**Given request**
Write the next part of the linked data assessment meeting notes below, picking up after their last line.

**Text**
START

2021-09-22

Date

Attendees

  • katie
  • Beth
  • Stephanie
  • Nancy
  • Michael
  • Mary
  • Brittney
  • Paloma

Recording

Zoom recording and chat

Theme

  • Assessment of linked data projects

Agenda

Discussion items

ItemWhoNotes
SPARQL updatesPaloma / Michael
  • Paloma - The query to retrieve all items with references that have an HRC Finding Aid URL as a value now work!!! See the slides from the last meeting for updated query.

  • Michael was not able to work on it since the last meeting- busy fall start.

Assessmentall
  • Review of the google doc “Linked Data Assessment Brainstorming Document”.

  • Mary Aycock demonstrated her work on showing value of identity management of faculty through wikidata

    • Python script to search faculty names in google. Using the results, she developed and applied a ranking system

    • Ranking by type of hit:

      • Type (faculty pages, Tx state=3)

      • List of research (research gate=2)

      • Salaries (=1)

      • Unrelated (0)

    • Ranking by its position on the page:

      • Where does the right identity fall on the google results?

      • If displayed first, then they get a 10… (thru 1)

    • Comments:
      • Very interesting approach. Was it Taxing on your time? is it scalable? Not really, a lot of manual work

      • Common names get more hits? Maybe use ORCID id?

      • Is GOOGLE customizing your search results? See TED talk by Eli Pariser: Beware online “filter bubbles”

        • Google is probably using IP address to geolocate your results

        • You can customize a google search by websites?

      • Great effort to try to approach this programmatically

      • Can use incognito or private window, however you can’t obfuscate an IP address.

      • Noticed Knowledge windows popping up now too

    • She is willing to share script
      • Time to start a repository of shared resources but where?!

      • UT enterprise GitHub- can’t use to collaborate.

END

**Data segment**
START

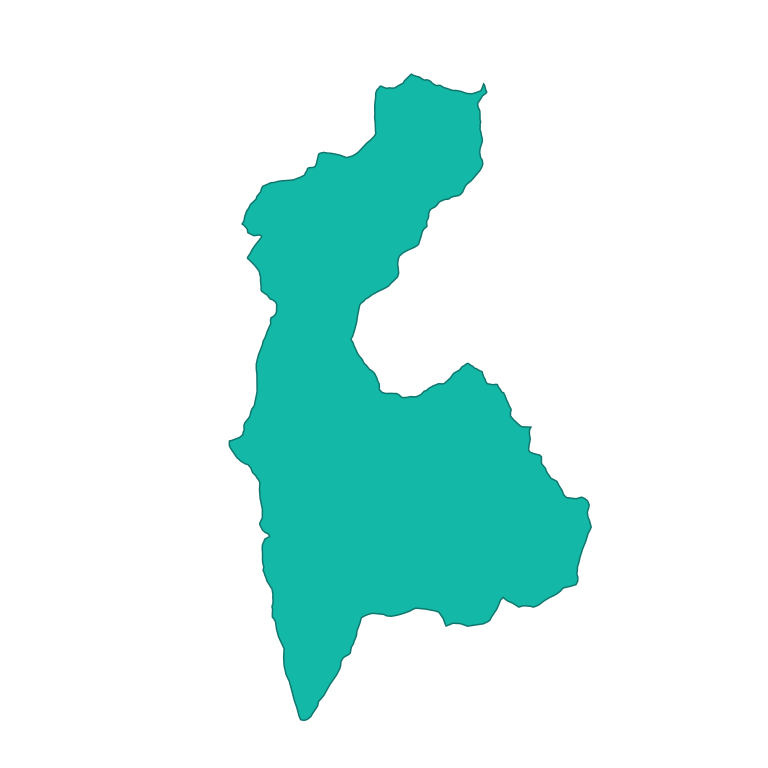 Dangchhu, Wangdi Phodrang, Bhutan (Natural Earth projection), rotated 155°
{"feature_id": "84629894B29332894979808", "entity_name": "Dangchhu", "entity_type": "district", "adm_level": 2, "iso_a3": "BTN", "parent_name": "Bhutan", "parent_adm1": "Wangdi Phodrang", "projection": "natural_earth1", "projection_center": [90.174, 27.6], "detail": "fine", "context": "isolated", "style": "filled", "palette": "teal", "viewbox_px": 768, "rotation_deg": 155, "n_neighbors": 0, "source": "geoboundaries", "source_scale": "gbopen_adm2", "svg_char_len": 6171}
<svg xmlns="http://www.w3.org/2000/svg" viewBox="0 0 768 768"><g transform="rotate(155 384 384)"><path d="M261.7,655.5L263.0,654.7L266.1,653.5L268.5,651.2L270.6,647.0L274.2,641.3L276.5,636.5L277.6,633.6L279.9,629.4L281.8,623.9L285.1,616.1L285.4,614.7L286.6,613.7L288.5,612.5L293.1,610.8L297.8,609.6L309.2,605.0L312.1,604.4L316.2,604.0L321.4,604.8L322.5,605.2L326.9,609.8L330.9,612.9L334.4,615.4L337.8,617.3L340.9,619.4L344.5,620.2L346.1,619.9L352.2,612.2L354.4,610.2L356.6,610.2L360.5,611.7L362.3,611.6L363.1,610.4L364.4,609.5L366.2,608.5L367.4,607.0L371.5,606.7L379.8,607.3L382.9,608.3L389.3,610.8L394.0,612.3L398.4,613.1L401.6,614.2L410.5,614.4L412.8,612.5L414.6,610.3L419.8,607.8L421.8,605.6L429.0,603.2L432.8,600.2L435.3,598.9L439.1,595.0L442.2,590.8L445.0,589.0L443.7,586.6L442.5,582.4L443.4,578.6L439.2,573.4L433.5,571.6L432.6,570.0L432.9,568.9L442.9,563.8L446.5,561.7L450.0,558.9L453.9,556.6L454.6,555.6L452.6,550.7L451.2,546.5L450.2,542.7L449.5,538.5L450.3,535.6L450.8,532.6L452.0,530.5L454.1,524.4L455.6,521.5L455.6,519.6L453.6,516.1L452.3,514.2L451.2,509.1L449.2,507.2L447.6,503.9L447.6,501.5L450.7,495.3L452.7,493.0L456.0,491.9L458.4,491.8L459.8,490.0L461.2,486.5L468.2,480.5L470.0,478.4L472.9,475.7L475.4,473.9L477.8,470.7L485.2,463.7L489.2,458.9L491.4,455.9L493.6,451.1L495.1,446.4L502.3,430.6L510.8,419.1L514.2,417.2L516.3,415.2L518.9,411.8L521.1,410.3L526.4,407.7L528.4,405.7L530.4,401.1L531.9,400.0L533.6,397.6L537.6,396.6L545.9,397.2L548.2,397.7L550.2,393.6L550.2,390.4L548.4,379.4L546.0,373.9L543.3,370.1L541.3,368.4L540.2,364.3L540.5,359.1L539.0,355.1L538.8,352.4L538.3,350.6L538.1,348.5L538.4,346.7L541.6,340.6L544.6,332.6L547.1,322.1L550.8,314.1L553.9,311.7L555.7,309.9L556.0,308.5L555.9,303.2L554.3,299.3L552.5,297.6L552.0,295.0L552.2,294.0L555.1,294.0L557.7,293.7L559.5,291.9L560.8,290.9L562.3,289.4L564.4,285.3L565.0,283.4L566.4,280.2L568.4,276.1L569.6,272.8L570.3,268.8L572.3,266.3L572.5,262.3L572.8,261.0L572.8,257.7L573.2,256.4L573.3,254.6L572.6,249.6L572.6,248.2L572.1,245.7L573.6,240.3L575.0,237.5L576.0,234.8L577.8,231.3L578.8,230.7L579.7,229.3L580.3,226.7L582.5,222.6L583.7,219.9L583.1,217.6L582.8,215.1L583.0,213.7L585.1,206.9L586.4,199.2L586.4,186.3L590.5,178.6L593.6,170.8L595.5,162.2L595.5,154.3L599.0,135.0L599.8,127.2L601.3,119.0L601.4,115.0L598.8,113.0L596.4,112.5L593.8,112.7L590.7,113.6L588.9,115.0L580.3,120.2L577.6,123.8L570.3,127.1L560.0,134.5L549.6,140.6L544.5,144.6L542.5,146.9L540.3,150.6L537.1,152.9L534.8,153.5L530.5,153.7L528.2,154.5L525.2,158.8L523.7,160.1L521.4,161.6L520.1,163.2L516.6,166.3L514.9,168.2L513.0,171.5L506.3,178.1L504.5,180.5L503.2,181.8L498.5,182.1L494.4,181.7L491.2,181.0L481.7,175.4L479.4,172.6L475.5,170.4L469.8,168.9L462.8,167.8L456.0,167.3L453.1,167.6L449.8,167.4L441.4,162.4L433.7,156.9L430.7,154.0L429.4,146.2L430.0,140.6L430.0,138.4L422.5,138.0L416.1,134.6L410.6,129.2L395.3,124.7L390.5,124.7L387.9,125.2L384.3,127.9L377.1,132.2L373.6,135.2L369.6,139.0L366.1,140.3L365.1,137.7L363.5,134.9L360.0,131.0L356.0,124.8L352.0,124.3L349.4,123.1L344.7,120.3L343.0,118.7L340.3,118.4L337.0,118.4L330.7,119.8L324.4,120.5L320.0,120.5L316.5,120.7L311.5,121.8L308.2,123.3L305.6,123.0L301.3,122.0L294.9,121.0L291.9,123.3L290.0,126.9L289.4,130.8L288.2,132.2L285.8,136.7L283.0,139.7L279.3,144.5L273.8,150.5L267.1,156.7L262.5,162.0L259.1,164.6L256.7,166.7L255.5,173.4L255.4,177.1L253.9,182.0L251.1,184.9L249.1,187.7L248.9,191.9L250.4,195.2L252.7,197.9L258.4,198.8L266.4,203.8L267.2,205.2L268.0,208.2L267.6,211.9L268.3,218.0L268.5,222.8L272.7,228.3L272.8,230.4L273.6,234.0L273.6,237.6L273.3,239.1L274.7,244.5L274.7,245.9L272.0,251.6L272.8,253.6L277.4,257.4L280.1,260.1L280.8,261.5L280.5,263.8L278.1,267.7L275.8,270.7L274.5,272.8L273.8,275.9L272.4,279.4L271.2,281.2L269.0,282.8L276.3,286.5L277.9,287.9L279.6,291.7L281.7,296.9L282.9,301.5L281.4,304.7L279.7,306.8L279.5,308.7L279.8,310.9L279.6,313.9L279.6,318.0L279.3,322.0L279.3,325.4L280.8,327.1L280.9,330.0L281.6,332.7L281.5,335.6L282.5,336.3L285.6,337.3L290.0,340.4L290.8,342.4L290.3,345.6L290.6,347.8L290.4,350.9L289.9,353.8L291.7,355.6L294.0,359.1L295.4,360.1L295.9,362.2L297.6,364.6L299.1,367.2L300.9,367.4L303.2,366.8L306.0,366.6L309.5,364.8L315.8,364.3L317.2,363.8L321.3,361.4L327.1,359.6L329.6,358.9L331.4,359.6L334.4,361.2L340.1,361.5L344.8,361.2L348.4,360.2L350.6,360.5L354.8,358.8L358.9,358.7L360.9,359.0L365.4,361.4L368.8,362.1L373.1,363.9L373.7,364.7L375.1,368.1L376.8,370.2L378.7,371.0L381.2,372.4L386.3,374.6L389.1,376.9L390.6,380.7L389.1,384.1L388.3,386.1L388.5,387.9L388.0,392.4L388.0,396.4L388.4,398.8L389.8,401.8L391.1,403.5L391.3,404.9L392.2,408.5L393.3,411.2L393.4,415.4L394.8,421.0L395.0,423.1L395.0,431.3L394.6,435.0L395.1,437.9L394.7,439.0L392.5,440.3L388.5,444.6L382.9,451.3L379.0,457.2L372.6,465.9L370.8,466.8L367.2,467.7L364.9,468.8L361.8,468.9L357.3,469.9L349.8,470.4L343.6,470.4L338.8,470.8L334.4,472.6L331.4,473.5L326.4,475.4L323.9,478.2L322.0,483.5L321.0,486.8L318.5,490.9L316.1,493.4L311.5,494.8L306.0,495.2L298.4,495.1L296.0,495.4L293.8,495.9L288.0,502.1L284.8,506.0L282.3,507.6L278.5,508.7L277.7,510.9L276.5,513.6L274.4,515.1L272.6,517.2L272.0,518.7L269.9,521.4L267.2,522.8L263.2,522.9L261.0,523.5L257.1,525.5L255.1,525.7L250.6,525.5L248.1,524.5L246.2,524.3L244.6,524.9L241.0,524.4L237.1,523.3L235.0,523.4L231.9,524.5L226.7,529.0L224.3,530.1L219.0,531.4L208.6,536.1L206.3,537.3L204.1,538.9L201.5,541.6L200.5,544.8L200.4,546.5L200.8,548.2L199.3,553.7L197.5,556.6L192.3,562.4L191.2,565.2L190.4,569.2L189.8,570.8L189.5,573.8L186.8,579.3L185.7,580.4L185.1,583.3L182.7,588.6L181.8,590.9L181.6,592.6L181.8,594.8L180.9,597.9L180.1,599.0L175.8,601.6L173.1,603.5L168.8,604.4L167.5,605.2L167.5,607.5L166.6,612.2L166.9,613.8L170.9,609.9L172.4,608.9L175.5,609.0L181.0,609.7L182.0,610.0L186.1,612.3L191.1,617.1L194.6,619.5L197.8,621.1L202.1,625.3L204.5,627.4L206.9,630.9L208.5,631.7L210.4,632.2L212.0,634.3L213.1,636.1L214.0,638.8L215.1,640.3L216.6,641.6L218.9,642.3L220.8,644.8L221.6,646.4L223.0,648.0L224.5,649.0L227.2,651.7L228.2,653.2L230.1,652.7L237.2,650.2L239.5,648.6L246.0,648.2L248.7,647.8L250.3,648.1L252.7,649.3L253.6,650.0L256.6,650.8L258.4,652.5L260.8,655.2L261.7,655.5Z" fill="#14b8a6" stroke="#0f766e" stroke-width="1.5"/></g></svg>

END

**Response below**
      • Personal GitHub? Our group’s Wiki?

    • Google analytics?

      • Michael uses it to track usage statistics of the GeoData portal.

        • Monthly alerts that he receives via email. He then uses a script to find them on his inbox and retrieve the important data

      • Mandy uses it as a web administrator. She has access to their website, so unsure how this might apply to Mary’s project.

    • Mary also suggests use of Altmetrics approaches?

  • Qualitative questions

    • Architecture keeps locally the data that they are contributing to wikidata, which gives some backup security, but also means that the data exists in multiple places and tiers

      •  Texas data repository holds original data (no local DB for local authorities)

      • Michael - Still figuring out a programmatic approach to contribute data to wikidata and keep the data on synch. Interest also in assessing workflows

    • Ransom Center has a local DB (SQL) for authority records. Through wikidata project, stablish links between the wikidata item ("archives at", Collection ID, FA link) and the local record (wikidata URI added to the record).
    • Assessing workflows and sustainability (Michael)
      • Where does the data editing take place? And is that part sustainable? Software and expertise requirements? Editing in multiple places? Or moving edits in one direction? How do we do this and then how to assess this?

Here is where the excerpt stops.